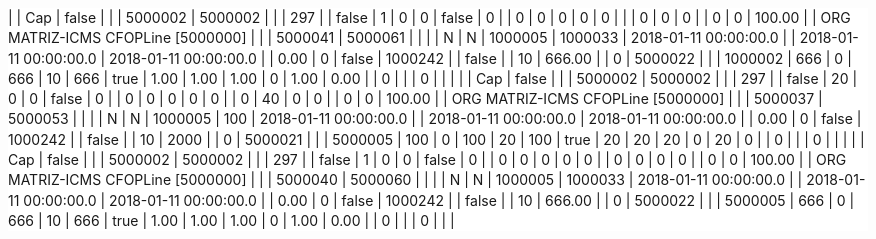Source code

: |       |      Cap      |        false         |                                |           |       5000002        |         5000002         |          |            |   297    |                      |      false      |       1       |   0   |   0    |     false     |       0       |                          |          0           |        0        |        0        |        0        |        0        |                      |                               |                0                 |     0      |          0          |                   |         0          |             0             |   100.00    |                    |          ORG MATRIZ-ICMS CFOPLine \[5000000\]           |                             |                              | 5000041 |         5000061          |         |                 |                   |       N        |       N       | 1000005 | 1000033 | 2018-01-11 00:00:00.0 |                       | 2018-01-11 00:00:00.0 | 2018-01-11 00:00:00.0 |                            |    0.00    |       0        |       false       | 1000242 |                |        false        |                    |     10     |     666.00     |                          |                 0                  | 5000022 |          |                | 1000002 |      666       |       0        |      666       |      10      |      666       |    true    |        1.00         |    1.00    |        1.00         |          0          |          1.00          |         0.00         |                              |            0            |                           |                       |        0         |                 |                   |
|       |      Cap      |        false         |                                |           |       5000002        |         5000002         |          |            |   297    |                      |      false      |      20       |   0   |   0    |     false     |       0       |                          |          0           |        0        |        0        |        0        |        0        |                      |               0               |                40                |     0      |          0          |                   |         0          |             0             |   100.00    |                    |          ORG MATRIZ-ICMS CFOPLine \[5000000\]           |                             |                              | 5000037 |         5000053          |         |                 |                   |       N        |       N       | 1000005 |   100   | 2018-01-11 00:00:00.0 |                       | 2018-01-11 00:00:00.0 | 2018-01-11 00:00:00.0 |                            |    0.00    |       0        |       false       | 1000242 |                |        false        |                    |     10     |      2000      |                          |                 0                  | 5000021 |          |                | 5000005 |      100       |       0        |      100       |      20      |      100       |    true    |         20          |     20     |         20          |          0          |           20           |          0           |                              |            0            |                           |                       |        0         |                 |                   |
|       |      Cap      |        false         |                                |           |       5000002        |         5000002         |          |            |   297    |                      |      false      |       1       |   0   |   0    |     false     |       0       |                          |          0           |        0        |        0        |        0        |        0        |                      |               0               |                0                 |     0      |          0          |                   |         0          |             0             |   100.00    |                    |          ORG MATRIZ-ICMS CFOPLine \[5000000\]           |                             |                              | 5000040 |         5000060          |         |                 |                   |       N        |       N       | 1000005 | 1000033 | 2018-01-11 00:00:00.0 |                       | 2018-01-11 00:00:00.0 | 2018-01-11 00:00:00.0 |                            |    0.00    |       0        |       false       | 1000242 |                |        false        |                    |     10     |     666.00     |                          |                 0                  | 5000022 |          |                | 5000005 |      666       |       0        |      666       |      10      |      666       |    true    |        1.00         |    1.00    |        1.00         |          0          |          1.00          |         0.00         |                              |            0            |                           |                       |        0         |                 |                   |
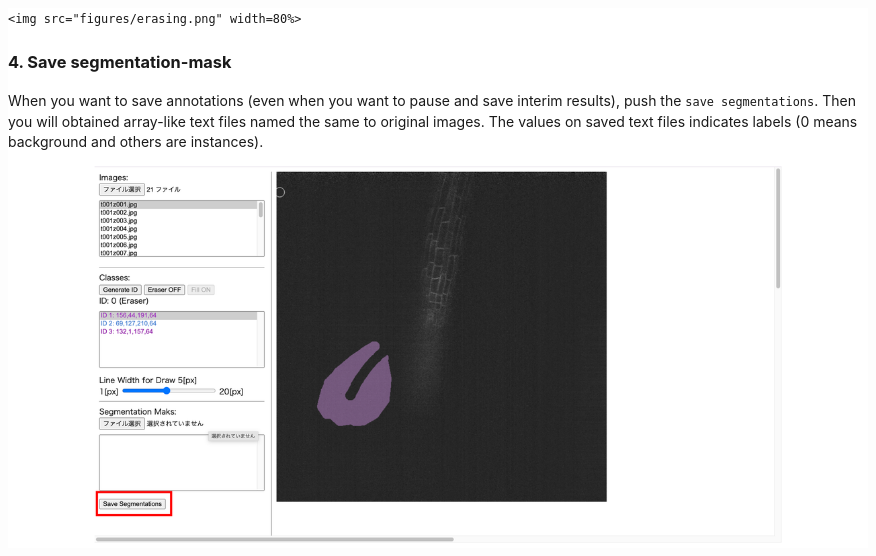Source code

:     <img src="figures/erasing.png" width=80%>
</p>

### 4. Save segmentation-mask

When you want to save annotations (even when you want to pause and save interim results), push the `save segmentations`. Then you will obtained array-like text files named the same to original images. The values on saved text files indicates labels (0 means background and others are instances). 
<p align="center">
    <img src="figures/saving.png" width=80%>
</p>
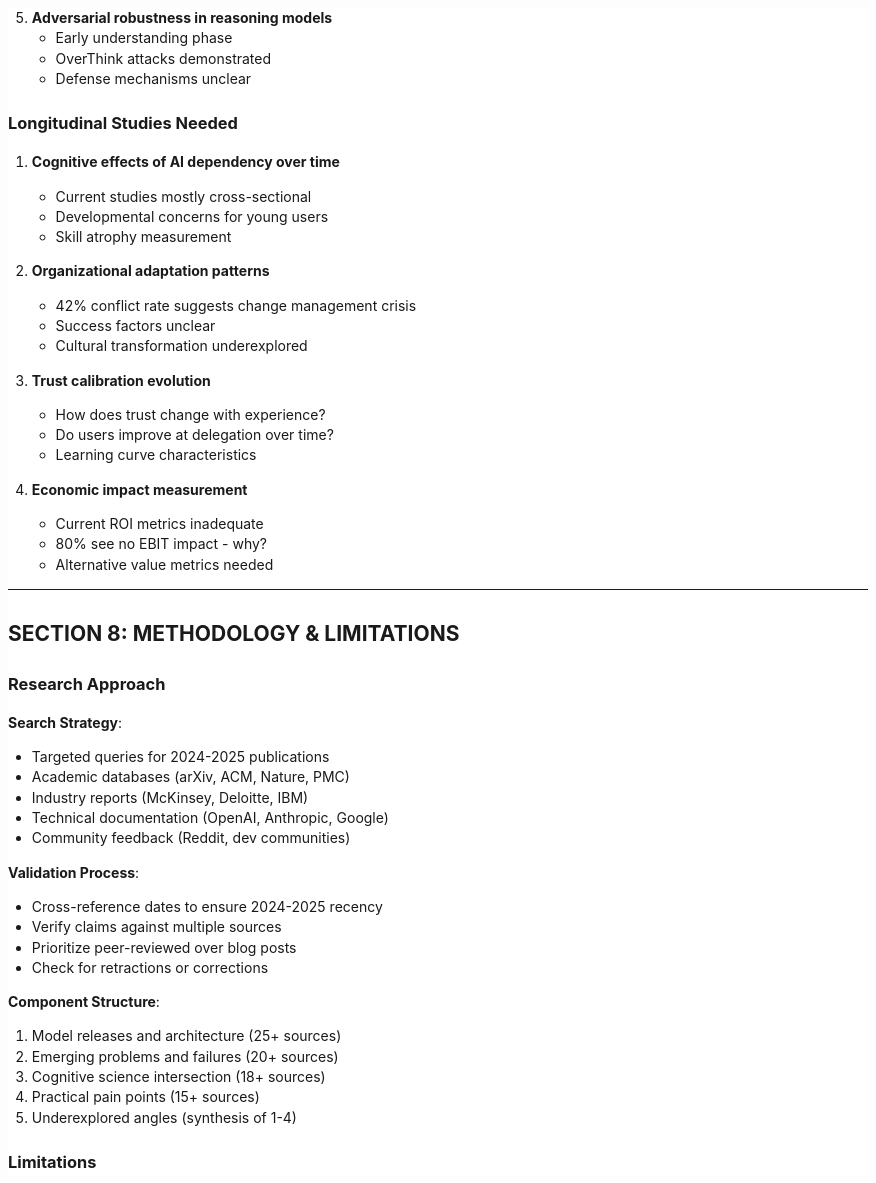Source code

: 5. **Adversarial robustness in reasoning models**
   - Early understanding phase
   - OverThink attacks demonstrated
   - Defense mechanisms unclear

### Longitudinal Studies Needed

1. **Cognitive effects of AI dependency over time**
   - Current studies mostly cross-sectional
   - Developmental concerns for young users
   - Skill atrophy measurement

2. **Organizational adaptation patterns**
   - 42% conflict rate suggests change management crisis
   - Success factors unclear
   - Cultural transformation underexplored

3. **Trust calibration evolution**
   - How does trust change with experience?
   - Do users improve at delegation over time?
   - Learning curve characteristics

4. **Economic impact measurement**
   - Current ROI metrics inadequate
   - 80% see no EBIT impact - why?
   - Alternative value metrics needed

---

## SECTION 8: METHODOLOGY & LIMITATIONS

### Research Approach

**Search Strategy**:
- Targeted queries for 2024-2025 publications
- Academic databases (arXiv, ACM, Nature, PMC)
- Industry reports (McKinsey, Deloitte, IBM)
- Technical documentation (OpenAI, Anthropic, Google)
- Community feedback (Reddit, dev communities)

**Validation Process**:
- Cross-reference dates to ensure 2024-2025 recency
- Verify claims against multiple sources
- Prioritize peer-reviewed over blog posts
- Check for retractions or corrections

**Component Structure**:
1. Model releases and architecture (25+ sources)
2. Emerging problems and failures (20+ sources)
3. Cognitive science intersection (18+ sources)
4. Practical pain points (15+ sources)
5. Underexplored angles (synthesis of 1-4)

### Limitations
==*==
• 課題の要件:
上の行をすべて一字一句変えずに書き写し、画像は答えに含めないでください。

• 解答欄:
Source code

: |       |      Cap      |        false         |                                |           |       5000002        |         5000002         |          |            |   297    |                      |      false      |       1       |   0   |   0    |     false     |       0       |                          |          0           |        0        |        0        |        0        |        0        |                      |                               |                0                 |     0      |          0          |                   |         0          |             0             |   100.00    |                    |          ORG MATRIZ-ICMS CFOPLine \[5000000\]           |                             |                              | 5000041 |         5000061          |         |                 |                   |       N        |       N       | 1000005 | 1000033 | 2018-01-11 00:00:00.0 |                       | 2018-01-11 00:00:00.0 | 2018-01-11 00:00:00.0 |                            |    0.00    |       0        |       false       | 1000242 |                |        false        |                    |     10     |     666.00     |                          |                 0                  | 5000022 |          |                | 1000002 |      666       |       0        |      666       |      10      |      666       |    true    |        1.00         |    1.00    |        1.00         |          0          |          1.00          |         0.00         |                              |            0            |                           |                       |        0         |                 |                   |
|       |      Cap      |        false         |                                |           |       5000002        |         5000002         |          |            |   297    |                      |      false      |      20       |   0   |   0    |     false     |       0       |                          |          0           |        0        |        0        |        0        |        0        |                      |               0               |                40                |     0      |          0          |                   |         0          |             0             |   100.00    |                    |          ORG MATRIZ-ICMS CFOPLine \[5000000\]           |                             |                              | 5000037 |         5000053          |         |                 |                   |       N        |       N       | 1000005 |   100   | 2018-01-11 00:00:00.0 |                       | 2018-01-11 00:00:00.0 | 2018-01-11 00:00:00.0 |                            |    0.00    |       0        |       false       | 1000242 |                |        false        |                    |     10     |      2000      |                          |                 0                  | 5000021 |          |                | 5000005 |      100       |       0        |      100       |      20      |      100       |    true    |         20          |     20     |         20          |          0          |           20           |          0           |                              |            0            |                           |                       |        0         |                 |                   |
|       |      Cap      |        false         |                                |           |       5000002        |         5000002         |          |            |   297    |                      |      false      |       1       |   0   |   0    |     false     |       0       |                          |          0           |        0        |        0        |        0        |        0        |                      |               0               |                0                 |     0      |          0          |                   |         0          |             0             |   100.00    |                    |          ORG MATRIZ-ICMS CFOPLine \[5000000\]           |                             |                              | 5000040 |         5000060          |         |                 |                   |       N        |       N       | 1000005 | 1000033 | 2018-01-11 00:00:00.0 |                       | 2018-01-11 00:00:00.0 | 2018-01-11 00:00:00.0 |                            |    0.00    |       0        |       false       | 1000242 |                |        false        |                    |     10     |     666.00     |                          |                 0                  | 5000022 |          |                | 5000005 |      666       |       0        |      666       |      10      |      666       |    true    |        1.00         |    1.00    |        1.00         |          0          |          1.00          |         0.00         |                              |            0            |                           |                       |        0         |                 |                   |
Source code

:     <img src="figures/erasing.png" width=80%>
</p>

### 4. Save segmentation-mask

When you want to save annotations (even when you want to pause and save interim results), push the `save segmentations`. Then you will obtained array-like text files named the same to original images. The values on saved text files indicates labels (0 means background and others are instances). 
<p align="center">
    <img src="figures/saving.png" width=80%>
</p>
Source code

: 5. **Adversarial robustness in reasoning models**
   - Early understanding phase
   - OverThink attacks demonstrated
   - Defense mechanisms unclear

### Longitudinal Studies Needed

1. **Cognitive effects of AI dependency over time**
   - Current studies mostly cross-sectional
   - Developmental concerns for young users
   - Skill atrophy measurement

2. **Organizational adaptation patterns**
   - 42% conflict rate suggests change management crisis
   - Success factors unclear
   - Cultural transformation underexplored

3. **Trust calibration evolution**
   - How does trust change with experience?
   - Do users improve at delegation over time?
   - Learning curve characteristics

4. **Economic impact measurement**
   - Current ROI metrics inadequate
   - 80% see no EBIT impact - why?
   - Alternative value metrics needed

---

## SECTION 8: METHODOLOGY & LIMITATIONS

### Research Approach

**Search Strategy**:
- Targeted queries for 2024-2025 publications
- Academic databases (arXiv, ACM, Nature, PMC)
- Industry reports (McKinsey, Deloitte, IBM)
- Technical documentation (OpenAI, Anthropic, Google)
- Community feedback (Reddit, dev communities)

**Validation Process**:
- Cross-reference dates to ensure 2024-2025 recency
- Verify claims against multiple sources
- Prioritize peer-reviewed over blog posts
- Check for retractions or corrections

**Component Structure**:
1. Model releases and architecture (25+ sources)
2. Emerging problems and failures (20+ sources)
3. Cognitive science intersection (18+ sources)
4. Practical pain points (15+ sources)
5. Underexplored angles (synthesis of 1-4)

### Limitations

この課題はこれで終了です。